> **WHAT TO PRODUCE**: Go through the data below and repeat it exactly, skipping each picture.

*** Opening GIVEN INFORMATION ***

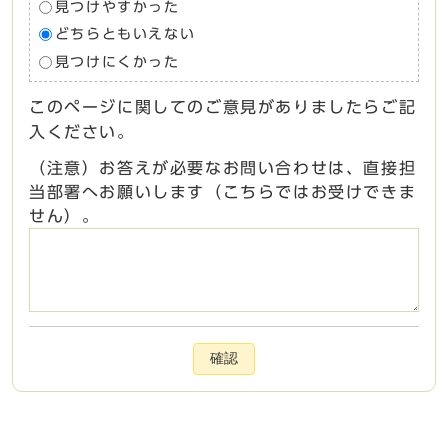
見つけやすかった
どちらともいえない
見つけにくかった
このページに関してのご意見がありましたらご記
入ください。
（注意）お答えが必要なお問い合わせは、直接担
当部署へお願いします（こちらではお受けできま
せん）。
確認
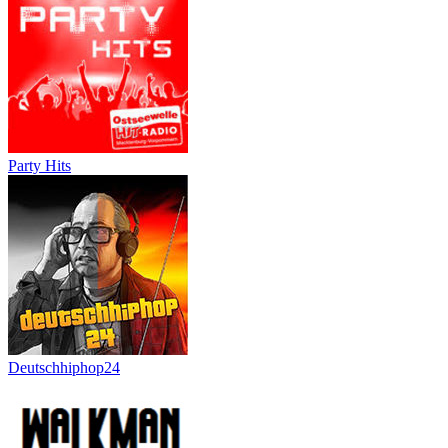
Party Hits
Deutschhiphop24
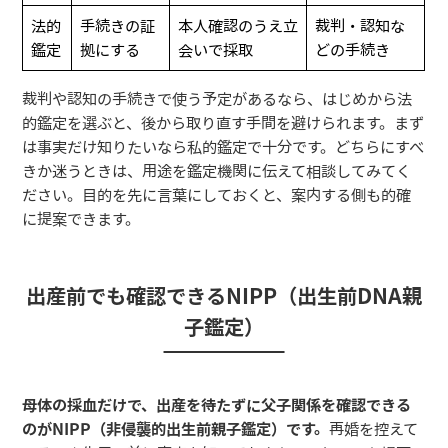
法的
手続きの証
本人確認のうえ立
裁判・認知な
鑑定
拠にする
会いで採取
どの手続き
裁判や認知の手続きで使う予定があるなら、はじめから法
的鑑定を選ぶと、後から取り直す手間を避けられます。まず
は事実だけ知りたいなら私的鑑定で十分です。どちらにすべ
きか迷うときは、用途を鑑定機関に伝えて相談してみてく
ださい。目的を先に言葉にしておくと、案内する側も的確
に提案できます。
出産前でも確認できるNIPP（出生前DNA親
子鑑定）
母体の採血だけで、出産を待たずに父子関係を確認できる
のがNIPP（非侵襲的出生前親子鑑定）です。
再婚を控えて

*** Closing GIVEN INFORMATION ***

> **SOLUTION TO THE PROBLEM**:
見つけやすかった
どちらともいえない
見つけにくかった
このページに関してのご意見がありましたらご記
入ください。
（注意）お答えが必要なお問い合わせは、直接担
当部署へお願いします（こちらではお受けできま
せん）。
確認
Party Hits
Deutschhiphop24
法的
手続きの証
本人確認のうえ立
裁判・認知な
鑑定
拠にする
会いで採取
どの手続き
裁判や認知の手続きで使う予定があるなら、はじめから法
的鑑定を選ぶと、後から取り直す手間を避けられます。まず
は事実だけ知りたいなら私的鑑定で十分です。どちらにすべ
きか迷うときは、用途を鑑定機関に伝えて相談してみてく
ださい。目的を先に言葉にしておくと、案内する側も的確
に提案できます。
出産前でも確認できるNIPP（出生前DNA親
子鑑定）
母体の採血だけで、出産を待たずに父子関係を確認できる
のがNIPP（非侵襲的出生前親子鑑定）です。
再婚を控えて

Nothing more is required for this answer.